The gorgeous new guy at the gym . . . the Redwood.

I didn’t know his name, so I thought “the Redwood” was an accurate and amusing nickname, since he was about that tall. I had never spoken to him, but if any man could make me wish I were normal, he’d be the one. Then again, he was massive, and in my world, aesthetic beauty did not trump the size and strength of any man who could bench-press an SUV.

“You’re flushed.” Dr. Rhodes sat back with a calming grin, which usually set me at ease.

Fanning my face, I shrugged the comment off. “It happens all the time.”

With a raised eyebrow, she stopped what she was doing and the full impact of her astute gaze fell on me. “Are you sure there isn’t anything else you’d like to share with me?”

“There’s nothing to share.” I hadn’t met the man. Besides, I already didn’t like him. I hated the way my entire body heated the second he walked into the gym and my heart rate took off at light speed. I hated that I thought about him at all, because as a rule I did not waste time on the unattainable. I shouldn’t feel . . . tingly . . . about a man I didn’t know. I was smarter than that.

“Have you met someone, Toni?”

I shook my head. “Nobody new. We have a few new faces at the gym.”

Crossing her legs, she placed both hands around her knee. “You can’t be afraid of interacting with available men.” She tilted her head.

The sympathy that crept into her gaze made my stomach contract and my skin crawl—sympathy from anyone made me physically ill.

I don’t need anyone to feel sorry for me. I don’t want a man in my life. What’s the big fucking deal?

Not wanting her to see the rage I knew would be all over my face, I glanced down at my hands. “Fear isn’t the right word. Besides, my workload is heavy right now. I don’t have time for men. Oh, and that little problem of my past coming back whenever it damn well feels like it.”

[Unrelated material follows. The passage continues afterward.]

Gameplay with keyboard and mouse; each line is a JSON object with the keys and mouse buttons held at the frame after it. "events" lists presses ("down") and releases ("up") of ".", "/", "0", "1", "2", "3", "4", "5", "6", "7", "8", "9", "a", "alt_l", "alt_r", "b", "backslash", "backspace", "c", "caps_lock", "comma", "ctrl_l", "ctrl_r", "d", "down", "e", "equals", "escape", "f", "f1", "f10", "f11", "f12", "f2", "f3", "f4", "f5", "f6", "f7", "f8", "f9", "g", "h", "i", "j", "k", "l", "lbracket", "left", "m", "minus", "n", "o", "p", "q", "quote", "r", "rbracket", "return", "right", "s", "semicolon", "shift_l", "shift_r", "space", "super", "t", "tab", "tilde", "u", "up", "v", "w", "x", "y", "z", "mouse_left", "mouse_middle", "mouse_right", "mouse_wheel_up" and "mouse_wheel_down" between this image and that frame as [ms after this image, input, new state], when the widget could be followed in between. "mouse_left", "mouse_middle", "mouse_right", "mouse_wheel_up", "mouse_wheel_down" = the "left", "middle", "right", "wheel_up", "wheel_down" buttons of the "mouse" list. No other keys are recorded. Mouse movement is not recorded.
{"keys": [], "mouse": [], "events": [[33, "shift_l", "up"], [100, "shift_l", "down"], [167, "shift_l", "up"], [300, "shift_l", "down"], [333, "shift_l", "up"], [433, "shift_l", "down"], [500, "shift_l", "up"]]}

“Your past, we can handle.”

Glad one of us was so confident . . .

She looked at the little clock to my left. The sign that time was up.

Thank Christ! Flashbacks, men, and sex—all things I didn’t need to think about. I had bigger demons demanding my full attention.

One breath at a time, one day at a time. One breath at a time, one day at a time . . .

“Toni, one last thing.”

“Of course.” I frantically searched for my keys in my black hole of a purse. The urge to dump my purse out in a flat-out panic was almost uncontrollable.

“The ‘new faces’ at the gym you mentioned . . . any particular interest in any of them?”

I stopped digging and met her gaze.

To my utter horror, I could admit at least to myself that I was interested the first time I’d seen the Redwood. More . . . fascinated. And scared to death. A slow heat burned down my chest, over my arms and lower just thinking about him. Why couldn’t I stop thinking about him?

His eyes. He has warm eyes and a kind face.

I shrugged a shoulder, brushing her comment off. “Some look friendly enough.”

She held the door open and followed me out to the small lobby. “Friendly is a good start.”